Em 2016, com o tradicional trio elétrico com bandas e uma bateria com 50 percussionistas, o percurso chegou a ser encurtado porque, com o aumento de público, o tempo para a banda completar o percurso também estava se esticando. E foi justamente neste ano que houve um tumulto no Cambuí, que ocorreu horas depois que o desfile já tinha acabado.
“A partir de 2015 começaram a surgir os problemas. A nossa responsabilidade diante dos órgãos públicos era encerrar 18h, e nós cumpríamos. O problema era na dispersão, depois de terminar a banda, que cresceu e também ‘arrastou’ número grande de ambulantes no entorno. Eles continuavam vendendo bebida, o que se estendia, e as pessoas continuavam bebendo. No último ano no Centro de Convivência eu já estava em casa quando soube de briga”, explicou Zé de Oliveira.
Foto: 1º desfile da City Banda no Taquaral/2017
Em 2017, depois de 22 anos no Cambuí, a City Banda foi transferida para o bairro Taquaral, com concentração na praça Arautos da Paz. Segundo Zé de Oliveira, foi uma exigência do poder público. O salto foi para 40 mil foliões. E aumentavam também as exigências e as responsabilidades. “As reuniões eram muito desgastantes, virou uma dor de cabeça”, revela o fundador.
Foto – Os diretores fundadores Paulo Lima (à esq.) e José de Oliveira (à dir.) com a rainha da Banda/Carnaval de 2019 (Arautos da Paz)
Como a diretoria já estava limitada a três diretores fundadores, o próprio Zé, Paulo Lima e Geraldo Jorge, e a idade foi chegando, em 2018 já cogitavam parar. A mudança de local também já tinha ‘quebrado’ a disposição da diretoria. Até que a decisão veio em 2020.
Seu Zé resumiu o fim em uma resposta a um comentário em um post do Campinas.com.br no facebook sobre os desfiles em Campinas em 2023: “A City Banda não sairá mais, posso afirmar como um dos fundadores da banda. O crescimento exagerado da banda a transformou em um gigantesco problema para a Prefeitura, para a Polícia Militar, e a mudança do local para a praça Arautos da Paz também contribuiu para a sua extinção.”

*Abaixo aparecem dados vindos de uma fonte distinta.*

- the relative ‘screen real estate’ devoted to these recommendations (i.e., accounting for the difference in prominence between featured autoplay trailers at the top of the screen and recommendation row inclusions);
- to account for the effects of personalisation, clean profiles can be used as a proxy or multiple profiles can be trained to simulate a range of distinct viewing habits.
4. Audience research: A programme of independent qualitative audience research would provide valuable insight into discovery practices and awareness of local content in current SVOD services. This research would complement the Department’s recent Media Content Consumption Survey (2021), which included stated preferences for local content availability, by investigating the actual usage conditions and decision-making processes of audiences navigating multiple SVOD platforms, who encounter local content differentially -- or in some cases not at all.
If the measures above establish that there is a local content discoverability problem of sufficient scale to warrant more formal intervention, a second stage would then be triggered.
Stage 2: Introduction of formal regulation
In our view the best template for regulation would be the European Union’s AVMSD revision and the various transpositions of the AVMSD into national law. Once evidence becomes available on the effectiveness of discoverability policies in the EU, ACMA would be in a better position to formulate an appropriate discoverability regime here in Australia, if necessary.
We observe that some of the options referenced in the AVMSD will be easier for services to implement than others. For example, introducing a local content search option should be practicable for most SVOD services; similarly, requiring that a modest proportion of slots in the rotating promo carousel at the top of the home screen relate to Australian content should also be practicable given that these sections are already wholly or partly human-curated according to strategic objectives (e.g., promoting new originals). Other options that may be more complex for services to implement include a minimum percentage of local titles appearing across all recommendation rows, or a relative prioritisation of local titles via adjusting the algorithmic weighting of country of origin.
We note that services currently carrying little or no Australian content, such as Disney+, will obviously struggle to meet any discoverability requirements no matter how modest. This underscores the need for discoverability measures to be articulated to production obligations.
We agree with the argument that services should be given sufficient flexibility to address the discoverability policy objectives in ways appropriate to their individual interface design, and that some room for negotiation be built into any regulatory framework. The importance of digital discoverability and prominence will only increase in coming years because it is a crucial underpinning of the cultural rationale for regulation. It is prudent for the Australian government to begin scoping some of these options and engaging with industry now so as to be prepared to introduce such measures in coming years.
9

No papo por telefone, revelou: “Encerrar a banda foi sofrido pra gente. A decisão foi tomada no final do Carnaval de 2020, quando pensamos em não voltar mais. Acabou sendo uma parada tranquila porque veio a pandemia na sequência.”
Mas o Carnaval continua na veia.
Morando atualmente em Arraial D’Ajuda, na Bahia, Seu Zé está atualmente de passagem por alguns meses em Campinas e pretende curtir a folia na cidade. “Quero encontrar os amigos no Tomá na Banda, quero ver o Nem Sangue Nem Areia, que foi retomado. Eu vi o original. Eu lembro quando tinha 12 anos em 1950. Minha mãe adorava Carnaval, eu adorava. Campinas tinha grandes cordões carnavalescos na época. O Nem Sangue Nem Areia era inspirado em um filme, era uma mistura de Carnaval com teatro, faziam tourada. Era um show, uma maravilha, era uma festa. O desfile na (Av. Francisco) Glicério era bonito. Acabou em meados de 1960”, conta.
E da sua City Banda, que chegou a ser o maior bloco de Carnaval de Campinas, o que fica? “Lembro que na época tinha o Gueri-Gueri {acho que era isso}, de São Paulo, que reunia umas cinco mil pessoas, e a gente brincava: ‘Será que algum dia vamos chegar a ser um Gueri-Gueri? Foi muito legal a City Banda. A gente, e o Tomá na Banda também, deu uma injeção na cidade que estava com um Carnaval quase morto. Depois de cinco, seis anos, colocamos o campineiro pra ir pra rua. Tinha muita família, muita criança. Teve gente que se conheceu na banda e casou. O que ganhei foi só alegria.”